*EXERCISE PROMPT*. Rewrite everything from the first of the lines below down to and including the line containing "14: (211, 228)" as a JSON list of strings, one per line, with blank lines and pictures left out.

*PROVIDED MATERIAL*.
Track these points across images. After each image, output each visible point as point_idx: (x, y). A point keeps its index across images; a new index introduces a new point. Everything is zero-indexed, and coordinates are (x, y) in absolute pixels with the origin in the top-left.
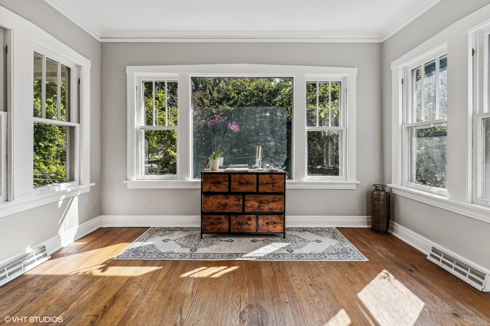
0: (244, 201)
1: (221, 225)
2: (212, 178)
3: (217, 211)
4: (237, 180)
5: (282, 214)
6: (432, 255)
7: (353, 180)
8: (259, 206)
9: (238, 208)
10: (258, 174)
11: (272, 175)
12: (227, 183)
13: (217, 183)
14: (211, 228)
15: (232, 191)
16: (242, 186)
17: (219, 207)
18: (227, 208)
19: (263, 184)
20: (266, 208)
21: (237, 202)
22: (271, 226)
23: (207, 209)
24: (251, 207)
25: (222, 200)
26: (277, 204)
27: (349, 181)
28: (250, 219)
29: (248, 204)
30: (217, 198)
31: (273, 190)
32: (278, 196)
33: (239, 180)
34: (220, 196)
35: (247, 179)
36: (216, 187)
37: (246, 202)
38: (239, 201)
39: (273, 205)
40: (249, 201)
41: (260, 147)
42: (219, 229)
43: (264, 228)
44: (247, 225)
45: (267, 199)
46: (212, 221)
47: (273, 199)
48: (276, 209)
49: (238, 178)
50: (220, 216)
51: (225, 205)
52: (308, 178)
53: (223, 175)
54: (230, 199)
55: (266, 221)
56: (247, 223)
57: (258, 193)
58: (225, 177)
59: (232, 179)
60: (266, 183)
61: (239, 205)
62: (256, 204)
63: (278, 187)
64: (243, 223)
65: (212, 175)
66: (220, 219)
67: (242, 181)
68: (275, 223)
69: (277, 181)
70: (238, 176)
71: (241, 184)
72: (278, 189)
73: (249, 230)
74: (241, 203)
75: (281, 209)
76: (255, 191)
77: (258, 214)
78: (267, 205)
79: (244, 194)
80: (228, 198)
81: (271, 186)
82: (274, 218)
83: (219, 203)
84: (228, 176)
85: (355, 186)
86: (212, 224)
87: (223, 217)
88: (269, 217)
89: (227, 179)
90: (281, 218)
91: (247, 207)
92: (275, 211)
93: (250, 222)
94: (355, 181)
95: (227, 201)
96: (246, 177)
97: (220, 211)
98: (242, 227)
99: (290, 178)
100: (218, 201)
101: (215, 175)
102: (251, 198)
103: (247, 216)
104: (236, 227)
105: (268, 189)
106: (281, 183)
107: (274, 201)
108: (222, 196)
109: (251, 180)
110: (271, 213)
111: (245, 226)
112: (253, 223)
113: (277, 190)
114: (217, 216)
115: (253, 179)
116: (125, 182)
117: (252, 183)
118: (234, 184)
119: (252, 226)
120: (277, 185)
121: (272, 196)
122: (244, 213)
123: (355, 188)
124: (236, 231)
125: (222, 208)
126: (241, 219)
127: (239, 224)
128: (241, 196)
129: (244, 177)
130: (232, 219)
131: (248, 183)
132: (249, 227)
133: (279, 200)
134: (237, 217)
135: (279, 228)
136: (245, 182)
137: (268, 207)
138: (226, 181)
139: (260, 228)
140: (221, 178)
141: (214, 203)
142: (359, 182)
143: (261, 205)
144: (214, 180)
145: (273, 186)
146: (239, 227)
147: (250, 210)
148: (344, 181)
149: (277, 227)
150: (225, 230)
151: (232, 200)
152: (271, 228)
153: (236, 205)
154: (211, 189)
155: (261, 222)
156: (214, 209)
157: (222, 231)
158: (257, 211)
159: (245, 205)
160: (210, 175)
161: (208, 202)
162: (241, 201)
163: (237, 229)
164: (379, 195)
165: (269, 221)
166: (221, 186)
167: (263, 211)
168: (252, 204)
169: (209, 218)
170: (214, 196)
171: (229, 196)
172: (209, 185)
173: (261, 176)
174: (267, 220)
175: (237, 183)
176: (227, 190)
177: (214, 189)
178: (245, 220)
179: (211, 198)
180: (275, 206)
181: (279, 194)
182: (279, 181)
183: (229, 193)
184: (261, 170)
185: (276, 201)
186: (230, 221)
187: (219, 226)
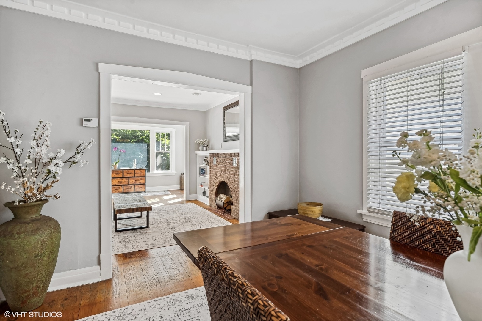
2: (116, 172)
3: (118, 184)
4: (126, 172)
5: (144, 184)
8: (135, 182)
9: (126, 183)
10: (135, 170)
11: (140, 170)
12: (122, 174)
13: (118, 174)
19: (137, 173)
20: (138, 182)
21: (126, 181)
22: (140, 189)
23: (114, 184)
25: (120, 180)
27: (173, 172)
28: (131, 187)
29: (130, 181)
30: (118, 179)
32: (143, 178)
38: (127, 180)
41: (136, 160)
42: (119, 192)
45: (138, 179)
46: (115, 188)
50: (119, 186)
51: (121, 182)
52: (156, 171)
55: (138, 187)
57: (135, 177)
58: (121, 171)
59: (124, 172)
61: (127, 182)
62: (134, 181)
68: (142, 188)
70: (127, 170)
71: (127, 174)
75: (144, 182)
79: (129, 177)
82: (141, 186)
85: (175, 174)
86: (116, 190)
88: (139, 186)
89: (122, 172)
90: (144, 186)
93: (131, 188)
94: (175, 172)
95: (122, 180)
96: (130, 171)
99: (149, 171)
100: (118, 181)
102: (132, 179)
104: (126, 190)
105: (139, 175)
107: (141, 180)
109: (132, 172)
110: (140, 184)
111: (129, 190)
112: (133, 188)
113: (142, 175)
118: (125, 174)
119: (132, 190)
120: (142, 173)
121: (140, 178)
122: (129, 185)
124: (126, 192)
126: (128, 187)
128: (128, 178)
134: (126, 186)
135: (143, 190)
136: (129, 173)
139: (136, 190)
140: (119, 172)
141: (116, 182)
142: (176, 172)
144: (117, 173)
146: (127, 190)
147: (132, 183)
148: (171, 172)
151: (124, 180)
152: (140, 190)
153: (126, 182)
155: (136, 187)
156: (116, 184)
157: (120, 192)
160: (114, 171)
161: (114, 181)
162: (128, 180)
164: (182, 176)
165: (139, 187)
167: (137, 184)
168: (132, 181)
171: (123, 178)
177: (116, 176)
179: (115, 179)
180: (142, 182)
181: (144, 177)
182: (143, 172)
183: (123, 177)
184: (136, 168)
185: (142, 180)
186: (123, 188)
187: (119, 190)
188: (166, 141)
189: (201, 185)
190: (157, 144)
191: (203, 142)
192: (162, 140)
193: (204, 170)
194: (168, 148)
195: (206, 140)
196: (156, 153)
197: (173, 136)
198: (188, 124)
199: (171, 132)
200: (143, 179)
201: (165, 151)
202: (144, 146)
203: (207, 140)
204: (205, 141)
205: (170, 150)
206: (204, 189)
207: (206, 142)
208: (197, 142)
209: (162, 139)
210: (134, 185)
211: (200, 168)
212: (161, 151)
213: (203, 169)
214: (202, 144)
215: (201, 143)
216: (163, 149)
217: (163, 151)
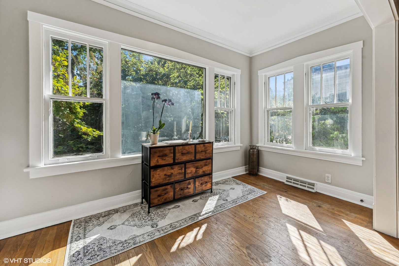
0: (185, 168)
1: (167, 195)
2: (160, 151)
4: (180, 151)
5: (210, 174)
6: (287, 181)
7: (239, 144)
8: (196, 171)
9: (181, 176)
10: (196, 145)
11: (205, 144)
12: (172, 155)
13: (163, 156)
14: (159, 200)
15: (176, 161)
16: (184, 156)
17: (165, 178)
18: (172, 177)
19: (199, 152)
20: (200, 172)
21: (180, 171)
22: (204, 185)
23: (155, 182)
24: (190, 173)
25: (168, 171)
26: (207, 167)
27: (236, 145)
28: (189, 184)
29: (188, 171)
30: (164, 170)
31: (206, 157)
32: (208, 161)
33: (182, 151)
34: (166, 168)
35: (187, 149)
36: (163, 159)
37: (187, 170)
38: (182, 169)
40: (189, 168)
42: (166, 199)
43: (199, 189)
44: (188, 189)
45: (201, 164)
46: (159, 193)
47: (205, 163)
48: (207, 171)
49: (181, 149)
50: (166, 187)
51: (170, 176)
52: (215, 145)
53: (169, 148)
54: (175, 169)
56: (188, 188)
57: (196, 160)
58: (170, 150)
59: (177, 151)
60: (201, 151)
61: (182, 173)
62: (194, 170)
63: (209, 153)
64: (184, 188)
65: (159, 149)
66: (167, 189)
67: (184, 151)
68: (206, 182)
69: (208, 149)
70: (181, 147)
71: (183, 154)
72: (209, 155)
73: (189, 193)
74: (183, 171)
75: (210, 170)
76: (193, 159)
77: (196, 178)
78: (201, 169)
79: (185, 163)
80: (172, 169)
81: (204, 153)
82: (206, 179)
83: (165, 175)
84: (172, 148)
86: (159, 196)
87: (169, 187)
88: (203, 178)
89: (172, 151)
90: (210, 178)
91: (188, 173)
92: (207, 173)
93: (189, 186)
95: (172, 171)
96: (187, 147)
97: (167, 182)
98: (184, 191)
100: (165, 173)
101: (161, 149)
102: (190, 165)
103: (188, 181)
104: (179, 193)
105: (203, 156)
106: (210, 150)
107: (206, 165)
108: (168, 167)
109: (191, 150)
110: (204, 175)
111: (186, 191)
112: (191, 186)
114: (164, 187)
115: (192, 149)
116: (26, 170)
117: (191, 153)
118: (178, 155)
119: (191, 188)
120: (208, 152)
121: (204, 161)
122: (185, 179)
123: (239, 149)
124: (179, 196)
125: (168, 178)
126: (183, 185)
127: (182, 190)
128: (183, 165)
129: (186, 148)
130: (176, 187)
131: (188, 153)
132: (189, 190)
133: (209, 163)
134: (180, 184)
136: (186, 152)
137: (202, 171)
138: (171, 153)
139: (197, 189)
140: (167, 151)
141: (161, 175)
142: (242, 145)
143: (197, 170)
144: (161, 154)
145: (205, 153)
146: (181, 192)
147: (190, 176)
148: (234, 145)
149: (208, 185)
150: (170, 198)
151: (176, 170)
152: (204, 187)
153: (179, 173)
154: (158, 162)
155: (197, 184)
156: (161, 181)
157: (168, 200)
158: (195, 175)
159: (186, 172)
160: (157, 149)
161: (155, 176)
162: (183, 169)
163: (180, 194)
164: (254, 151)
165: (203, 181)
166: (167, 158)
167: (199, 175)
168: (191, 170)
169: (157, 191)
170: (161, 169)
171: (174, 167)
172: (156, 159)
173: (198, 146)
174: (201, 181)
175: (180, 154)
176: (172, 161)
177: (161, 162)
178: (186, 185)
179: (159, 171)
180: (206, 169)
181: (209, 159)
183: (174, 164)
186: (175, 189)
187: (166, 196)
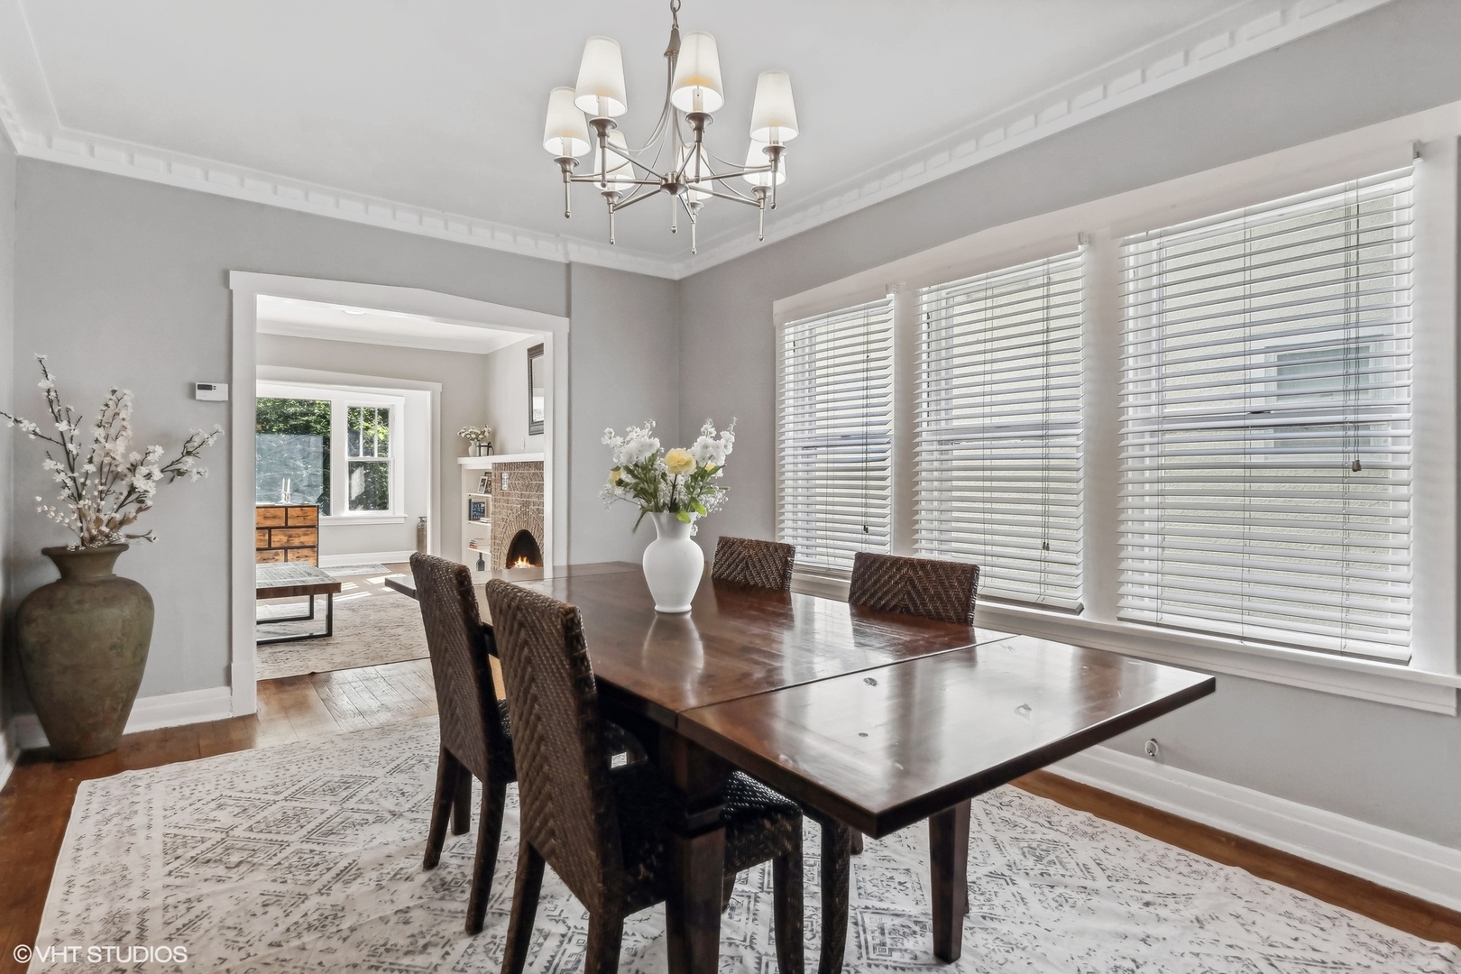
0: (270, 535)
4: (262, 514)
5: (314, 547)
7: (401, 513)
8: (288, 541)
9: (263, 543)
10: (286, 508)
11: (301, 508)
16: (268, 520)
19: (293, 517)
20: (296, 542)
21: (262, 537)
22: (302, 559)
24: (278, 541)
26: (309, 537)
27: (397, 515)
28: (277, 554)
29: (275, 539)
31: (305, 524)
32: (310, 529)
33: (264, 514)
35: (273, 512)
37: (272, 537)
38: (264, 535)
39: (304, 539)
40: (276, 535)
41: (289, 480)
44: (274, 560)
45: (297, 533)
47: (305, 532)
48: (308, 542)
49: (263, 512)
52: (347, 513)
55: (297, 555)
56: (274, 558)
57: (287, 527)
60: (295, 516)
61: (264, 540)
62: (284, 539)
63: (310, 521)
64: (269, 559)
67: (268, 515)
68: (306, 557)
69: (307, 514)
70: (263, 509)
71: (266, 518)
74: (267, 537)
75: (314, 542)
76: (283, 525)
78: (297, 539)
79: (270, 529)
81: (302, 519)
82: (306, 552)
85: (403, 519)
88: (300, 551)
90: (314, 552)
91: (274, 541)
92: (307, 545)
93: (276, 558)
94: (403, 514)
96: (272, 510)
99: (327, 512)
102: (278, 532)
103: (274, 551)
105: (299, 523)
106: (314, 517)
107: (305, 535)
109: (279, 514)
110: (303, 547)
111: (271, 562)
112: (281, 558)
113: (309, 524)
115: (281, 513)
117: (279, 517)
119: (280, 561)
120: (309, 518)
121: (303, 529)
122: (270, 548)
123: (403, 522)
126: (266, 555)
127: (264, 560)
128: (267, 531)
129: (270, 511)
131: (274, 517)
134: (261, 553)
136: (271, 515)
137: (300, 541)
142: (406, 515)
143: (291, 539)
145: (304, 519)
146: (264, 562)
147: (277, 545)
148: (391, 515)
149: (310, 561)
153: (261, 540)
155: (290, 556)
158: (286, 545)
159: (272, 540)
162: (267, 535)
164: (421, 525)
165: (300, 555)
167: (293, 545)
168: (279, 539)
173: (289, 510)
175: (262, 517)
178: (271, 555)
180: (308, 540)
181: (313, 527)
182: (311, 514)
184: (289, 503)
185: (307, 535)
188: (377, 431)
189: (472, 545)
190: (350, 440)
191: (477, 435)
192: (367, 428)
193: (483, 505)
194: (384, 448)
195: (485, 429)
196: (350, 463)
197: (397, 418)
198: (438, 387)
199: (393, 405)
200: (312, 533)
201: (376, 458)
202: (315, 442)
203: (490, 429)
204: (483, 433)
205: (389, 454)
206: (481, 554)
207: (486, 434)
208: (463, 435)
209: (367, 424)
210: (286, 549)
211: (470, 500)
212: (362, 458)
213: (480, 503)
214: (477, 438)
215: (473, 436)
216: (368, 452)
217: (368, 459)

*ANSWER SPACE*.
[
  "Track these points across images. After each image, output each visible point as point_idx: (x, y). A point keeps its index across images; a new index introduces a new point. Everything is zero-indexed, and coordinates are (x, y) in absolute pixels with the origin in the top-left.",
  "0: (244, 201)",
  "1: (221, 225)",
  "2: (212, 178)",
  "3: (217, 211)",
  "4: (237, 180)",
  "5: (282, 214)",
  "6: (432, 255)",
  "7: (353, 180)",
  "8: (259, 206)",
  "9: (238, 208)",
  "10: (258, 174)",
  "11: (272, 175)",
  "12: (227, 183)",
  "13: (217, 183)",
  "14: (211, 228)"
]